▶ ACCIONES REQUERIDAS:
- 1) En el texto sobre regulación e innovación, ¿qué se buscaba evitar al regular el transporte urbano en automóvil con un sistema de licencias?
- 2) Continúa el texto sobre regulación e innovación a partir de su última oración.

▶ TEXTO PROPORCIONADO:

La
regulación es, sin duda, uno de los aspectos más interesantes y
complejos cuando consideramos los procesos de innovación. El conjunto de
leyes, normas, prácticas, directrices, restricciones y conductas que
definen el marco en el que se desarrolla una actividad determinada se
convierte, en muchas ocasiones, en oportunidades que el innovador
explota por considerar que, en el nuevo entorno definido por una
tecnología determinada, pierde todo o parte de su sentido. Pretender
mantener la regulación a toda costa, incluso cuando las evidencias
demuestran que ha perdido su sentido, suele identificarse con intentos
de proteger al incumbente o al competidor tradicional frente a los
nuevos entrantes, y con la generación de ecosistemas que coartan la
innovación.
Los ejemplos son multitud: la regulación del transporte urbano en
automóvil mediante un sistema de licencias tuvo sentido en su momento
para evitar la llamada “
tragedia de los comunes”
(ciudades en las que cualquiera, sin normas ni control alguno, podía
dedicarse a transportar pasajeros, con lo que ello conllevó de
descontrol en cuanto a tarifas, negociaciones individuales o presencia
de malos actores que se aprovechaban para su propio beneficio), pero
pierde completamente su sentido cuando las normas de actuación son
dictadas por plataformas en las que los conductores son evaluados de
manera continua y las condiciones son fijadas de manera centralizada.
Del mismo modo, parece evidente, por ejemplo, que si bien es necesario
exigir a los establecimientos turísticos una normativa en cuanto a
extintores, salidas de emergencia y procedimientos de evacuación, hacer
lo mismo con apartamentos individuales que se alquilan a corto plazo no
tiene ningún sentido, y tratar de convertir el requisito en exigible
generaría una situación absurda y de imposible cumplimiento. Así,
compañías como Cabify, Uber o Airbnb, tras poner en evidencia el escaso
sentido que tenía mantener algunas de las regulaciones existentes en sus
respectivas actividades, se convierten en compañías millonarias que
aprovechan esa nueva situación y llegan, incluso, a generar procesos de
adaptación de la regulación al nuevo panorama.

▶ EXTRACTOS DE LÍNEAS:
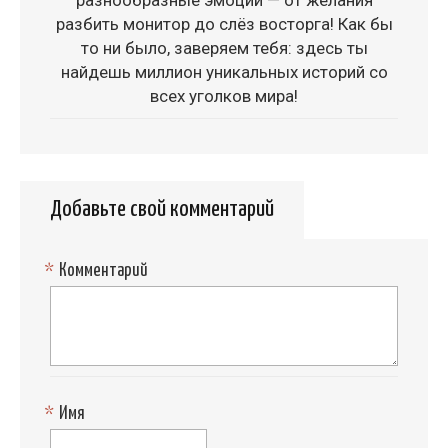
разнообразные эмоции — от желания
разбить монитор до слёз восторга! Как бы
то ни было, заверяем тебя: здесь ты
найдешь миллион уникальных историй со
всех уголков мира!
Добавьте свой комментарий
*
Комментарий
*
Имя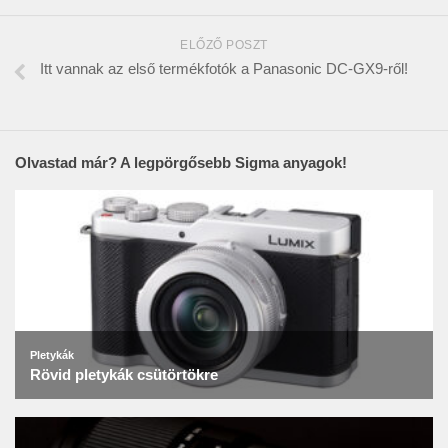
ELŐZŐ POSZT
Itt vannak az első termékfotók a Panasonic DC-GX9-ről!
Olvastad már? A legpörgősebb Sigma anyagok!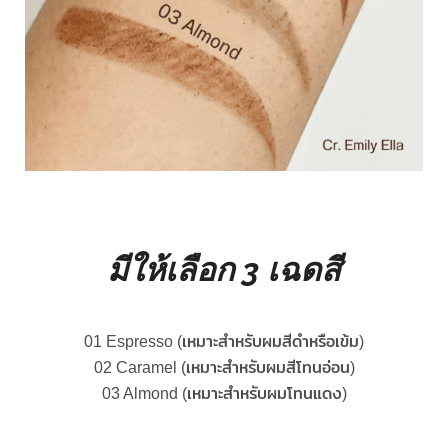
มีให้เลือก 3 เฉดสี
01 Espresso (เหมาะสำหรับผมสีดำหรือเข้ม)
02 Caramel (เหมาะสำหรับผมสีโทนอ่อน)
03 Almond (เหมาะสำหรับผมโทนแดง)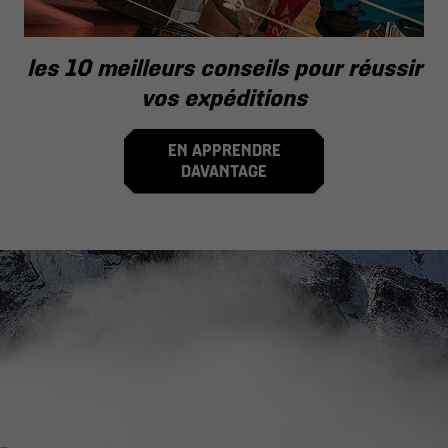
les 10 meilleurs conseils pour réussir
vos expéditions
EN APPRENDRE
DAVANTAGE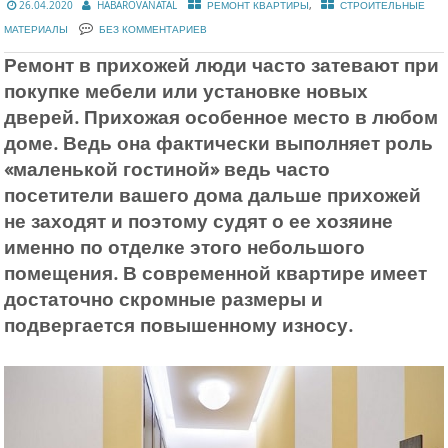
,
26.04.2020
HABAROVANATAL
РЕМОНТ КВАРТИРЫ
СТРОИТЕЛЬНЫЕ
МАТЕРИАЛЫ
БЕЗ КОММЕНТАРИЕВ
Ремонт в прихожей люди часто затевают при
покупке мебели или установке новых
дверей. Прихожая особенное место в любом
доме. Ведь она фактически выполняет роль
«маленькой гостиной» ведь часто
посетители вашего дома дальше прихожей
не заходят и поэтому судят о ее хозяине
именно по отделке этого небольшого
помещения. В современной квартире имеет
достаточно скромные размеры и
подвергается повышенному износу.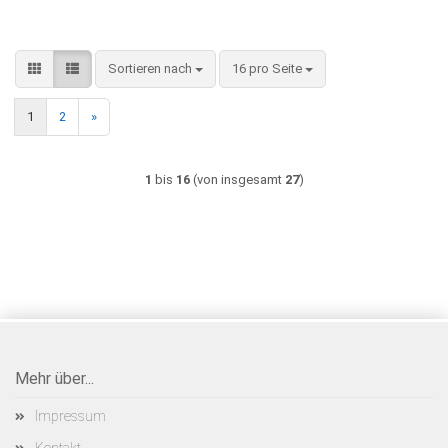
Sortieren nach
pro Seite
Sortieren nach
16 pro Seite
1
2
»
1
bis
16
(von insgesamt
27
)
Mehr über...
Impressum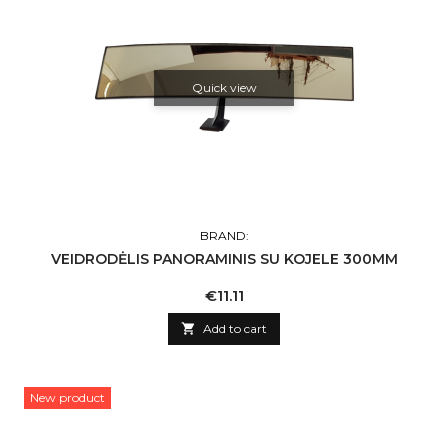
Quick view
BRAND:
VEIDRODĖLIS PANORAMINIS SU KOJELE 300MM
Price
€11.11

Add to cart
New product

▶ RESPUESTAS NUMERADAS:
- 1) La llamada “tragedia de los comunes”.

- 2)
Sin embargo, la regulación no es, por principio, absurda o
innecesaria. La regulación es el proceso por el que las sociedades
humanas se otorgan reglas que facilitan el desarrollo de actividades en
las condiciones en las que esas sociedades estiman oportunas. Y si bien
están, como todo, sujetas a los cambios del entorno, pensar que son
completamente innecesarias implica ser tan ingenuo como para pretender
que los aspectos de la naturaleza humana que había que prevenir y que
les dieron origen han desaparecido, algo que no suele ocurrir.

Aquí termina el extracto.